**Consigne 1:**
Répondez aux questions suivantes d'après le texte sur la directive générale no 20.
(a) Selon la fédération plaignante, à quelles conventions cette directive contrevient-elle ?
(b) Quel objectif la directive vise-t-elle, d'après la citation du texte ?
(c) Quelle autorisation l'entreprise n'est-elle pas tenue d'obtenir pour procéder au licenciement ?

**Texte extrait:**
◆ ◆ ◆ ◆ ◆

A. Allégations de la fédération plaignante

A. Allégations de la fédération plaignante
  1. 404. La fédération plaignante soutient que la directive générale no 20, qui vise à "stabiliser les relations entre employeurs et travailleurs dans l'industrie du bâtiment", contrevient aux conventions nos 87 et 98 en ce qu'elle impose la création d'une unité de négociation au niveau de la branche d'activité et qu'elle a été utilisée pour obtenir le licenciement discriminatoire de certains travailleurs qui se sont livrés à des activités syndicales légitimes et ont exercé les droits fondamentaux que leur accorde la liberté syndicale.
  2. 405. Cette directive distingue "deux grandes catégories de travailleurs dans l'industrie du bâtiment, les travailleurs affectés à certains projets déterminés et les autres travailleurs. Les premiers sont ceux dont les tâches sont liées à un projet de construction précis, tandis que les seconds sont ceux qui travaillent pour une entreprise du bâtiment sans être affectés à un projet particulier. Les premiers n'ont pas droit à une indemnité de licenciement s'il est mis fin à leur emploi par suite de l'achèvement du projet ou de la phase du projet à laquelle ils sont employés, quel que soit le nombre de projets auxquels ils ont travaillé pour le compte d'une même entreprise. En outre, l'entreprise n'est pas tenue d'obtenir l'autorisation du Secrétariat au travail pour procéder au licenciement."

◆ ◆ ◆ ◆ ◆

**Enregistrements de données:**
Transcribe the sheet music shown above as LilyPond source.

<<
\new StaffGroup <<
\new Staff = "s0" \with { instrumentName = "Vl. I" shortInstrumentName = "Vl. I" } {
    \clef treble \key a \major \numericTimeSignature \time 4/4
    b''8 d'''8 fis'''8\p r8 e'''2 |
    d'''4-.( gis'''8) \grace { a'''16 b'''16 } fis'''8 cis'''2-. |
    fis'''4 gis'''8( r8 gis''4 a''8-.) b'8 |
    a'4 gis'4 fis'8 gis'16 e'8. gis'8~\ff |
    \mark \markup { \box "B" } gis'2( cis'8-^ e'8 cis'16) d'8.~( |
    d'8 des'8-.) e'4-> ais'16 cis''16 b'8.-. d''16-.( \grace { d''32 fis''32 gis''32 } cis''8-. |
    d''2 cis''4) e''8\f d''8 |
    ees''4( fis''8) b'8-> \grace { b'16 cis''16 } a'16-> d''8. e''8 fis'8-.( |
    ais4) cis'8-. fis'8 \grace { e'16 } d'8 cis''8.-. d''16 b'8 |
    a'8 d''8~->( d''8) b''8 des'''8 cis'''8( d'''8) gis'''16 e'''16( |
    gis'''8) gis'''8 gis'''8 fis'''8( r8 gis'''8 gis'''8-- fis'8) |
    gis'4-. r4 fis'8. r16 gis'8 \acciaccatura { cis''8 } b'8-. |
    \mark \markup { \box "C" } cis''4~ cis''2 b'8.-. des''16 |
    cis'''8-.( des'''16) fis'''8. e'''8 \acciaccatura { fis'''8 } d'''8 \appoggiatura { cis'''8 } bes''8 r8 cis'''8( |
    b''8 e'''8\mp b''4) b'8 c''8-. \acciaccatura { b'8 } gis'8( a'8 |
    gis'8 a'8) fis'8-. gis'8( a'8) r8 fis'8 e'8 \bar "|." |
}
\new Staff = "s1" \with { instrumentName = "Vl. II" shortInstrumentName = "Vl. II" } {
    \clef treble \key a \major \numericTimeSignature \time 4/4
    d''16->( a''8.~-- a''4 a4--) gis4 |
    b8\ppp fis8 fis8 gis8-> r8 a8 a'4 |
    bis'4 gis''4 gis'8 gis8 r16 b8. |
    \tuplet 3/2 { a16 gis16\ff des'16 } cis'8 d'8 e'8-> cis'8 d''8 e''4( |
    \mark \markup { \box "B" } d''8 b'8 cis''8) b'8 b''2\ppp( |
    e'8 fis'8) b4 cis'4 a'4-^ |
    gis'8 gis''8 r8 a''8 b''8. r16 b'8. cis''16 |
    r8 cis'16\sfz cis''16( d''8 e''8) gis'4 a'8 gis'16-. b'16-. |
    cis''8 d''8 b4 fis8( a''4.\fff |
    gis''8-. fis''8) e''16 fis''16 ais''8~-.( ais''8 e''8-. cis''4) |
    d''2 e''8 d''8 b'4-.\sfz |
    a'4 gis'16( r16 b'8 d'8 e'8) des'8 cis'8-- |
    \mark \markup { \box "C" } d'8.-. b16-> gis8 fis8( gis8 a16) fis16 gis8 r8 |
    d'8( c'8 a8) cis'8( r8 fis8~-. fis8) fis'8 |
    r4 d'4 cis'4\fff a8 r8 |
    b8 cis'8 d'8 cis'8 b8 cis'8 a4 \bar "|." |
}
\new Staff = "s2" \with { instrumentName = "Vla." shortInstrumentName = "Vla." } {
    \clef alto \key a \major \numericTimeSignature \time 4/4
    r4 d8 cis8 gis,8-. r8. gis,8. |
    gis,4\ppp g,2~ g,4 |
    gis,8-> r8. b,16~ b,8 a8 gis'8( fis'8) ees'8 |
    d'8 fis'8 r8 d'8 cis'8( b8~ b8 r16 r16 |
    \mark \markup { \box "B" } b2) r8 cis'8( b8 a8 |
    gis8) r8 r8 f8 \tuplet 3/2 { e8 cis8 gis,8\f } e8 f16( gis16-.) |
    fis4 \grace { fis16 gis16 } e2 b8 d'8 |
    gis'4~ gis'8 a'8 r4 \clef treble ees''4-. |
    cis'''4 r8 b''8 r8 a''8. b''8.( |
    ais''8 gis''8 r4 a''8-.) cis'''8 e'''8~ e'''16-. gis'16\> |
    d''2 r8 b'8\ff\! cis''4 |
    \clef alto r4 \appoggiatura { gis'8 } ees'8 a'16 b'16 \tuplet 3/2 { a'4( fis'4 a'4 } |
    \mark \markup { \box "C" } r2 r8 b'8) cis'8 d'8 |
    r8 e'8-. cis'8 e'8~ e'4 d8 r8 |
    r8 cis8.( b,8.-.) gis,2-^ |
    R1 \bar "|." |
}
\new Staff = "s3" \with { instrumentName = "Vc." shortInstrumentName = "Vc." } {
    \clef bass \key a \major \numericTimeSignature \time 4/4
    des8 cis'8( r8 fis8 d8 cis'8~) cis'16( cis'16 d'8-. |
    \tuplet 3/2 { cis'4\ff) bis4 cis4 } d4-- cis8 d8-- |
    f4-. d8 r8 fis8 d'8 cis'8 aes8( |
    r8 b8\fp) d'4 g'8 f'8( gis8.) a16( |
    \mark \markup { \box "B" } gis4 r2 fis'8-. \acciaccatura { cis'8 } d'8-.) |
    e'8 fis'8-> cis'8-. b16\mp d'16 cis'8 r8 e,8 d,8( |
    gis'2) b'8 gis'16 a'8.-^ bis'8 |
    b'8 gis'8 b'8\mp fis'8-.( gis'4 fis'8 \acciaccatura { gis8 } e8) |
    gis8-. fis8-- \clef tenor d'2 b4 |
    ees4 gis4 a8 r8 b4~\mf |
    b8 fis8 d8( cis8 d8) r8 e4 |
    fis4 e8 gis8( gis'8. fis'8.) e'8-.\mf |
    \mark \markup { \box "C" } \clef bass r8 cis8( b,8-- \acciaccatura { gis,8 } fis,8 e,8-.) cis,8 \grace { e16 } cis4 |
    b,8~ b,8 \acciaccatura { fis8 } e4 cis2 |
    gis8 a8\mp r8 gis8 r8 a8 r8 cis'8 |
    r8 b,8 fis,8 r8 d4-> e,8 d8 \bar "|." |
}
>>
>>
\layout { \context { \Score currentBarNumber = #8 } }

◆ ◆ ◆ ◆ ◆

**Consigne 2:**
Renvoyez chaque ligne des enregistrements qui contient la chaîne "mark".

**Réponse complète 1:**
(a) Elle contrevient aux conventions nos 87 et 98.
(b) Elle vise à « stabiliser les relations entre employeurs et travailleurs dans l'industrie du bâtiment ».
(c) Elle n'est pas tenue d'obtenir l'autorisation du Secrétariat au travail.

**Réponse complète 2:**
    \mark \markup { \box "B" } gis'2( cis'8-^ e'8 cis'16) d'8.~( |
    \mark \markup { \box "C" } cis''4~ cis''2 b'8.-. des''16 |
    \mark \markup { \box "B" } d''8 b'8 cis''8) b'8 b''2\ppp( |
    \mark \markup { \box "C" } d'8.-. b16-> gis8 fis8( gis8 a16) fis16 gis8 r8 |
    \mark \markup { \box "B" } b2) r8 cis'8( b8 a8 |
    \mark \markup { \box "C" } r2 r8 b'8) cis'8 d'8 |
    \mark \markup { \box "B" } gis4 r2 fis'8-. \acciaccatura { cis'8 } d'8-.) |
    \mark \markup { \box "C" } \clef bass r8 cis8( b,8-- \acciaccatura { gis,8 } fis,8 e,8-.) cis,8 \grace { e16 } cis4 |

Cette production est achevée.